Genetische factoren

Bij ongeveer 30% van de Nederlandse bevolking is de erfelijke aanleg aanwezig om allergische klachten te ontwikkelen. Bij jong volwassenen is dat zelfs 40%. Niet iedereen binnen deze groep ontwikkelt ook werkelijk een allergie. Zolang er geen uitlokkende omstandigheden zijn, hoeven er geen verschijnselen van allergie op te treden.

Tussen de verschillende vormen van allergie (bijv. hooikoorts, astma, eczeem, voedsel) bestaat een verband.

  • Als er geen allergie in de familie voorkomt is de kans op het ontwikkelen van een allergie 15%.   
  • Als één van de ouders een allergie heeft is de kans op het ontwikkelen van een allergie bij het kind 20%.
  • Heeft naast een ouder, ook een broer of zus een allergie dan stijgt de kans naar 50%.
  • Hebben beide ouders dezelfde allergie dan is de kans op het krijgen van een allergie bij het kind zelfs 75%.

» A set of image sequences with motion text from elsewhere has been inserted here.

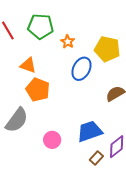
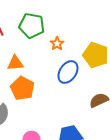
orange triangle: (28, 65) -> (15, 63), turned -30

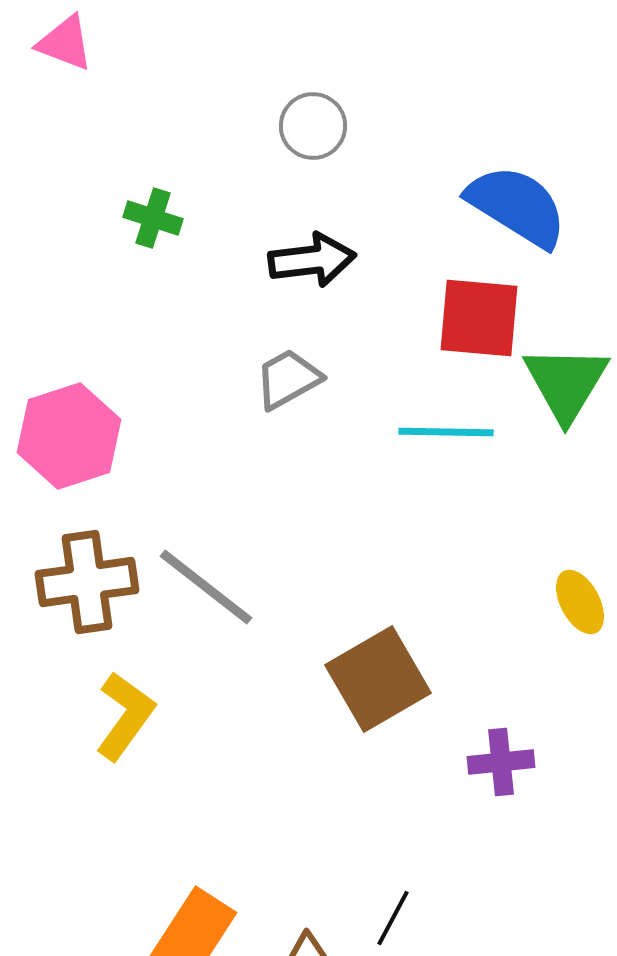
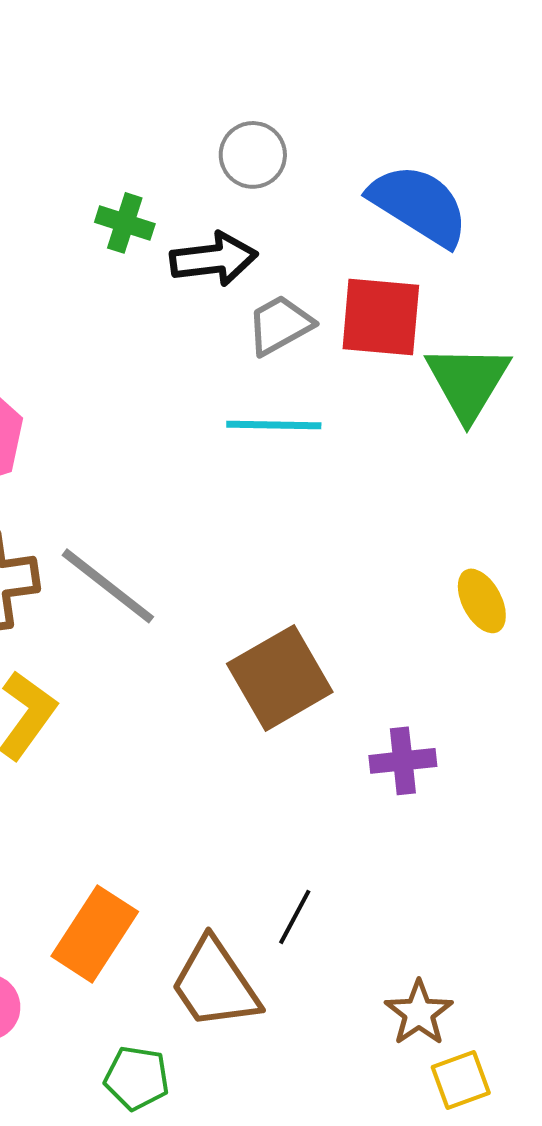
gray circle: (313, 126) -> (253, 155), moved
green cross: (153, 218) -> (125, 223), moved
gray trapezoid: (288, 379) -> (280, 325), moved
cyan line: (446, 432) -> (274, 425), moved

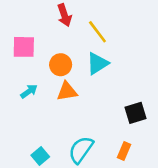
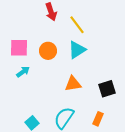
pink square: (24, 47) -> (19, 48), moved
orange triangle: (67, 91) -> (73, 84), moved

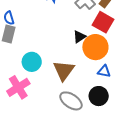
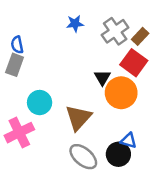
black triangle: (79, 37) -> (102, 78), turned -32
blue triangle: (104, 71) -> (129, 140), moved

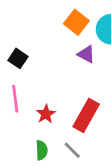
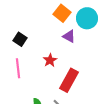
red star: (46, 114) -> (50, 60), moved

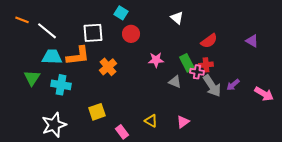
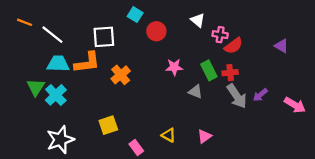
red circle: (131, 34) -> (156, 31), moved
pink cross: (197, 72) -> (220, 35), moved
cyan cross: (61, 85) -> (56, 95), moved, turned 36

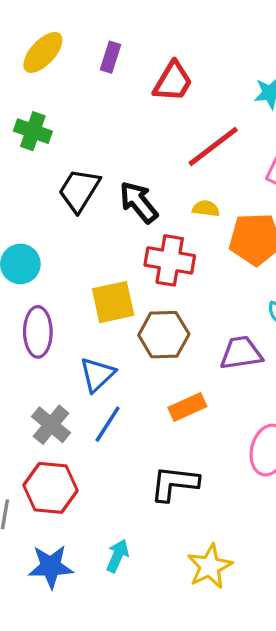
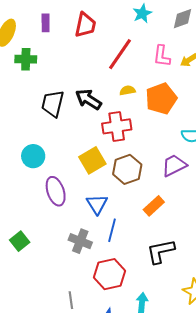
green cross: (33, 131) -> (26, 59), moved
red hexagon: (50, 488) -> (109, 274), moved

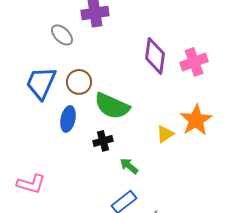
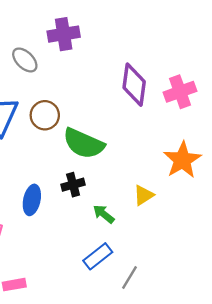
blue ellipse: (68, 119) -> (32, 200), moved
yellow triangle: (165, 134) -> (144, 195), moved

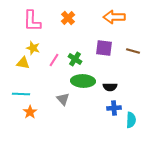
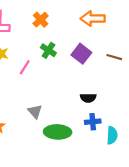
purple square: (104, 48) -> (81, 54), turned 30
green cross: (75, 59) -> (48, 50), moved
green ellipse: (83, 81) -> (58, 132), moved

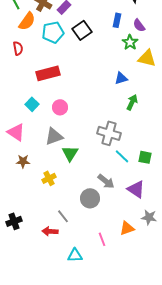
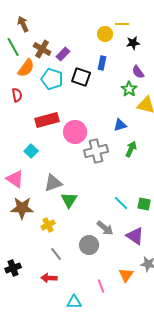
blue rectangle: (117, 20) -> (102, 63), moved
black square: (82, 30) -> (81, 77), turned -36
cyan pentagon: (53, 32) -> (52, 79), turned 30
pink circle: (60, 107) -> (75, 132), moved, size x1.5
gray cross: (109, 133) -> (96, 151), moved, turned -30
brown star: (23, 161) -> (22, 208), size x1.6
gray line: (63, 216) -> (56, 254), moved
orange triangle: (127, 228) -> (126, 275), turned -35

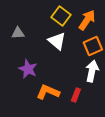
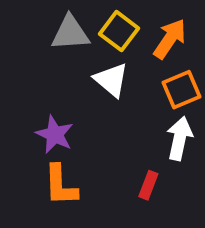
gray triangle: (18, 33) -> (70, 33), moved, size x1.5
orange L-shape: (48, 92) -> (60, 185), moved, turned -115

Het al of niet vóórkomen van een allergie in de familie is de beste voorspeller voor het risico om een allergie te krijgen.

Terwijl dus 30-40% van alle mensen een allergische aanleg heeft krijgt zo'n 15% ook daadwerkelijk klachten. Of iemand klachten krijgt wordt voor het grootste deel bepaald door omgevingsfactoren. Komt de persoon in kwestie veel in contact met allergenen of prikkelende stoffen, dan zullen uiteindelijk meer klachten optreden, zoals bijvoorbeeld in het geval van een beroepsallergie.

Daarnaast komen er bij mensen met een allergie een aantal kenmerkende veranderingen voor in het immuunsysteem. Sommige genen die de productie van factoren in het immuunsysteem aansturen werken niet goed of juist te veel.